Anyway, hereby wishing everybody an advance Happy Valentine's Day! May those who are attached love each other more with each day, work hard to stay attached (I'm serious. R/S are so fragile these days ... ) and spend the all V day in the rest of your life with your present partner! And to those who are single, enjoy single hood now and patiently wait for the right one to come along! And I'm sure it will be very soon ... have faith!



love ... hug ... kisses ...


Sunday, February 04, 2007

silly me

I have nv shed so much tears for a guy in my life before!!! And its not like he did anything wrong or he was bad to me. Frankly speaking, he is even gd. Dun understand it myself too. Maybe im having depression or what. Scary. Or im not suitable to be in a r/s, cause i worry too much le.


Today we didnt msg each other like usual. Think he must be angry with me. I was feeling terrible the whole day until he msg me in the evening. Then i know he is ok le. And i feel so much better. Imagine half a day without any contact from him and i nearly broke down le ( ok la ... a bit kua zhang la!) Cant imagine if i am without him.


Anyway im feeling much better today le (I hope). All thx to Shawn. Pei-ing me all the while yesterday. Smsing for 3 hrs!! Wasted a lot of his smses, must pay back to him some day. But i know i can nv pay him back what he has given me. Always there for me when im down and not expecting anything back in return. 10000000 X *hugs*



Saturday, February 03, 2007

i REALLY wanna be HAPPY!

i wanna be happy ... i REALLY wanna be HAPPY! but why am i making things difficult for myself? why am i making myself suffer in misery when all i need to do is just don't think so much, worry so much and look on the bright side of things. To make things worst, i cause misery in people around me too. I don't want to be so complex, i wanna be simple ... as simple as possible.

Thursday, February 01, 2007

tired ... mentally ...

Today had been a busy day for us. In the morning he went to get replacement for all his lost documents and cards while i went for driving lesson. After that, we met and went to chinatown to get some beading stuff and my hair treatment!! hehe. Midway we were tired and took a break at a dessert stall. I ordered mango sago and look what i discovered??

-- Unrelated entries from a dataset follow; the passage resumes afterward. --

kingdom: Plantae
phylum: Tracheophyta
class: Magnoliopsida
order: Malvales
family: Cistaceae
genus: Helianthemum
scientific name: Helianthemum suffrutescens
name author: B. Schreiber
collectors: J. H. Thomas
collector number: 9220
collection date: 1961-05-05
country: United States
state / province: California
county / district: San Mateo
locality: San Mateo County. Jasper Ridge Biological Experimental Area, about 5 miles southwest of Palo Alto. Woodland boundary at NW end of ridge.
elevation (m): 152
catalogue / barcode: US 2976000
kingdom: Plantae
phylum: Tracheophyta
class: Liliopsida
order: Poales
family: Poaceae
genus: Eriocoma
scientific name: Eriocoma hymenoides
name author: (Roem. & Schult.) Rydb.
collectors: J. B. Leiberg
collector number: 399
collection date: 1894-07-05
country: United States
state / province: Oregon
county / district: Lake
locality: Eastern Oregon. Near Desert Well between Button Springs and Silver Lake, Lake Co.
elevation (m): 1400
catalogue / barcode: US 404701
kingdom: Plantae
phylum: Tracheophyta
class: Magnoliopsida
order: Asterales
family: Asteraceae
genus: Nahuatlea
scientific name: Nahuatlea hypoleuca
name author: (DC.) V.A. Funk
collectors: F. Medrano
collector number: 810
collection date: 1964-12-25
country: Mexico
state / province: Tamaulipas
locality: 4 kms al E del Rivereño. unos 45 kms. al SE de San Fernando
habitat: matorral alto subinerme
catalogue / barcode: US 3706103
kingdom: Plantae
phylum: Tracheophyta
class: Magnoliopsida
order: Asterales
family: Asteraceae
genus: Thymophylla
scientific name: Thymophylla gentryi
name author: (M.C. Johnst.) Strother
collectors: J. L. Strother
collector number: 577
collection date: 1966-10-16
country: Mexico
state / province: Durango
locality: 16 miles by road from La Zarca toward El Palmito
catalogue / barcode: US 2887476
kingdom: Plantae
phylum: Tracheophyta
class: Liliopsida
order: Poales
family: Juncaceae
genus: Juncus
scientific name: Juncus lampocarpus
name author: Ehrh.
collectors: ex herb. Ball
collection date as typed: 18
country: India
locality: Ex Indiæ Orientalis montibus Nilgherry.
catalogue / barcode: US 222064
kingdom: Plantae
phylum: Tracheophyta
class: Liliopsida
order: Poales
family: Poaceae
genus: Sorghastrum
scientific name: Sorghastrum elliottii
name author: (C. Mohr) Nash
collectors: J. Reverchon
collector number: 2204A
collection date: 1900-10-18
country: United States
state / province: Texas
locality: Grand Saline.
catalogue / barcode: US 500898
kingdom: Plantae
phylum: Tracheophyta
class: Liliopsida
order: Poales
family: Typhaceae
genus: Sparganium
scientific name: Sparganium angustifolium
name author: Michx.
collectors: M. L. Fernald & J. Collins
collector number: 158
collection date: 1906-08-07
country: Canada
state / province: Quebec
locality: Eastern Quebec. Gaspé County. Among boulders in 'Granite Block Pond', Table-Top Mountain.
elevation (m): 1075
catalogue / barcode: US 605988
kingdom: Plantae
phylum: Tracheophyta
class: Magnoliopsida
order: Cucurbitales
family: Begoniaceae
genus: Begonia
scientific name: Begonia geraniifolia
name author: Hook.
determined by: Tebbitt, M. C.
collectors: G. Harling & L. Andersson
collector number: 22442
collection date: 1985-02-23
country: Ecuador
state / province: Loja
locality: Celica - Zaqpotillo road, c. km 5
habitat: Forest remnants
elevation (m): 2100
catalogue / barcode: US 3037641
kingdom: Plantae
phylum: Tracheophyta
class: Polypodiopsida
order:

Are you thinking what im thinking?? Yeah!! These sago looks like ... eh erm ... sperms! Interesting yeah? but they really do taste delicious though. haha.
Anyway, we caught a movie after that. Happy Birthday by Rene Liu and, my laopo's hubby, Louis Koo. Actually i nv intended to watch this movie, but after Biao Yong's highly recommendation i decided to give it a chance. Haha. Its a really touching movie though. Made me cried several times.
Xiao mi (Rene Liu) relates to me quite a bit. Both of us lack of security. Like her, no matter how much i love the person i am unable to see the future. I am totally committed to my partner, but i just cant seem to trust myself 100% to him. Afraid that once i do, if he change, i will be hurt. So i will always hold back in whatever i want to do.
While we were having the dessert earlier on, i happen to ask him abt his family trip to hongkong before we met. And he confessed that he actually went with his ex instead of his family. My heart dropped for a sec. Why? cos he lied? cos i didn't know they were that close? or cos its just the sudden mention of his ex. Seriously speaking, for the time that we have been together, he never tell me much abt her. Just a bit and there. I'm curious, i wanted to know but afraid to know at the same time. So i seldom ask too. My bad. Now the effect is taking over me. Without knowing his background, makes me feel insecure. How much does he love her? How long have they been together? How long have they broke up before i came into the picture? What is the reason they didn't last? I feel lost without knowing anything. I know its the thing of the past, and what's more important is now that I'm with him, not her. And everybody has a past, so why bother to know so much? Its important to me, cos i wouldn't want to be the first runner up in his heart. Now it too late for me to ask. My bad.